Когда мы достигли первых домов города, Ванька обернулся ко мне и сказал:

— Теперь нам надо расстаться! По крайней мере, сегодня вечером нас не должны видеть вместе… Ты валяй направо, а я — налево! И ни слова, слыхал? Я не хочу, чтоб меня драли из-за тебя…

Я кивнул ему головой — еще вопрос, кого будут драть, — и побежал домой. Ванька свернул в первую же узкую кривую улочку.

У калитки стояла мать с сердитым лицом и с палкой в руке.

— Ага, — сказала она, завидев меня, — вот он наконец! Я тут весь день с ума схожу от этой стрельбы, а его нет и нет!
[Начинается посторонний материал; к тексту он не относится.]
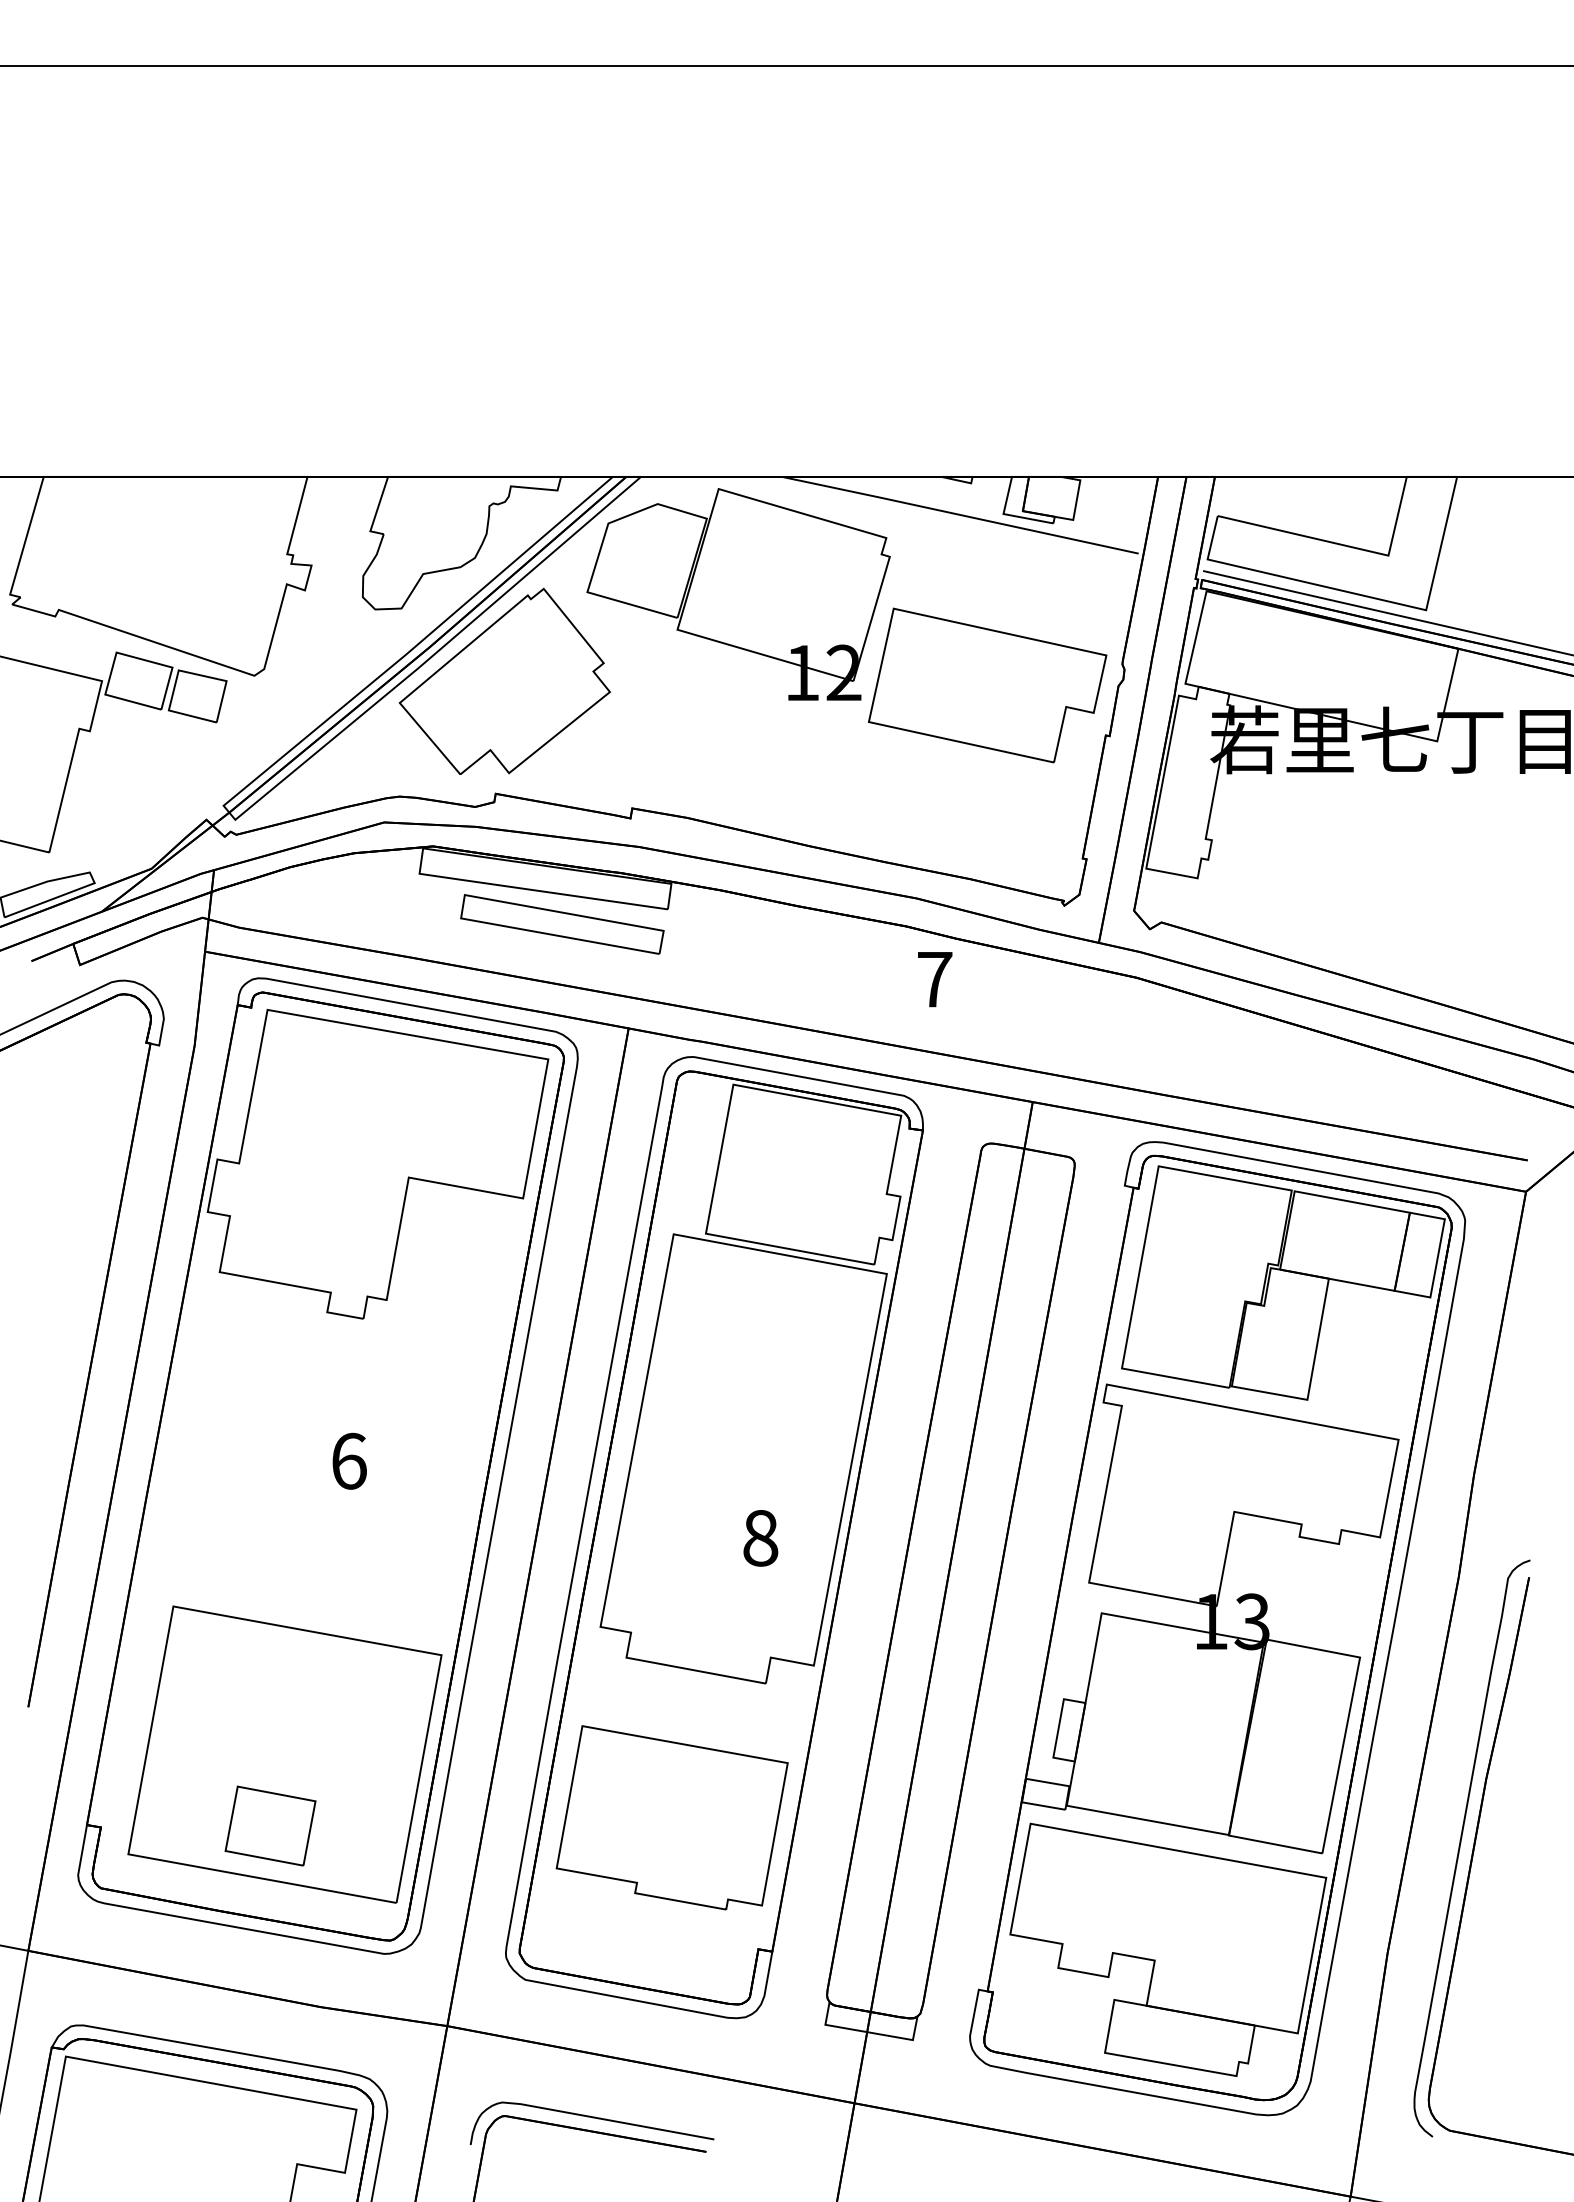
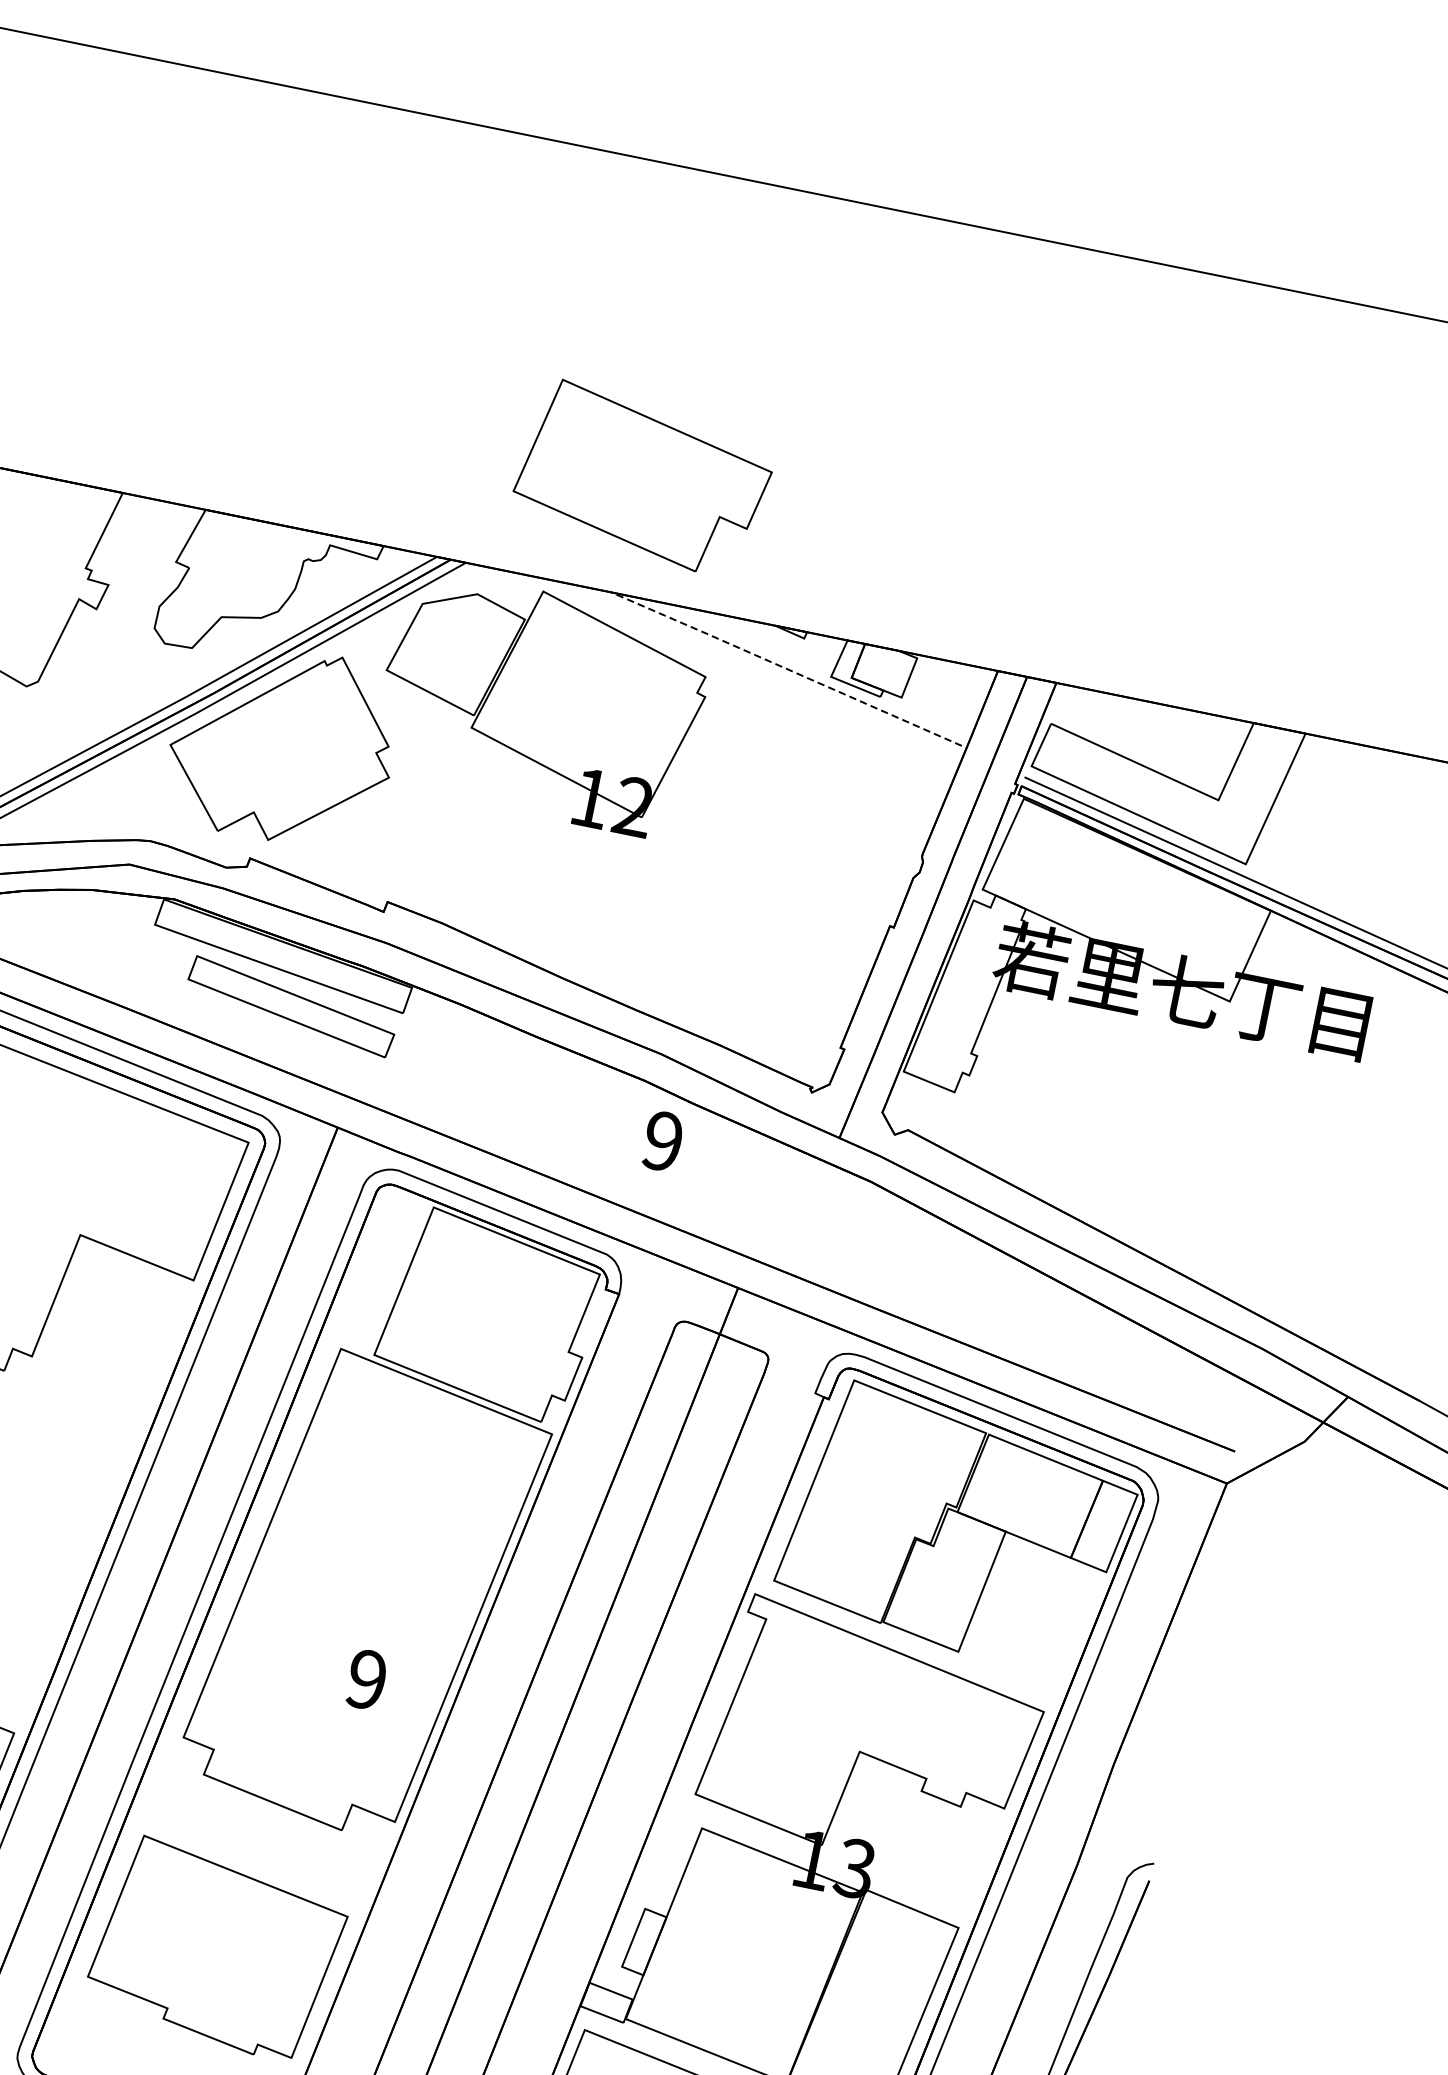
line: (959, 514) -> (785, 668), solid -> dashed
part: (987, 685) -> (643, 478), moved
text: (934, 979) -> (662, 1141), 7 -> 9
text: (760, 1537) -> (366, 1678), 8 -> 9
Говори сейчас же, паршивец, где ты шлялся целый день?

— Нигде я не шлялся, — ответил я и остановился в пяти шагах от нее.

— Где ты был во время стрельбы?

— Какой стрельбы?

— Ага, он, бедняжка, ничего не знает! Ну-ка, подойди поближе да погляди мне в глаза!

Я посмотрел матери в глаза, но ближе подходить не стал.

— Где ты был?

— На реке, где! С Ванькой ловили рыбу…

— Гм!.. Как же это ты мог не слышать стрельбу? Уж не врешь ли ты?

— Хочешь, крест поцелую?

— Ладно. Ступай домой!

Я с большой опаской прошел мимо матери и шмыгнул во двор. Все-таки она успела стукнуть меня палкой по спине, но не больно, а только так, для виду.

Поздно вечером пришел мой отец и стал возбужденно рассказывать про большой бой вблизи школы и про то, какая в городе поднялась тревога.

— Поговаривают, что и какие-то ребятишки в этом были замешаны, — сказал он и подозрительно взглянул в мою сторону. — А наш где был?

— Слава богу, в этот раз оказался на реке, — ответила мать. — Иначе я бы его убила.

Я молчал. В подобных случаях действительно, молчание — золото, как гласит поговорка.

Так в городе и не узнали, что было истинной причиной стрельбы. Мы с Ванькой сохранили нашу тайну. И только сейчас я ее раскрываю. Насколько мне известно, самая страшная детская клятва сохраняет силу пятнадцать лет.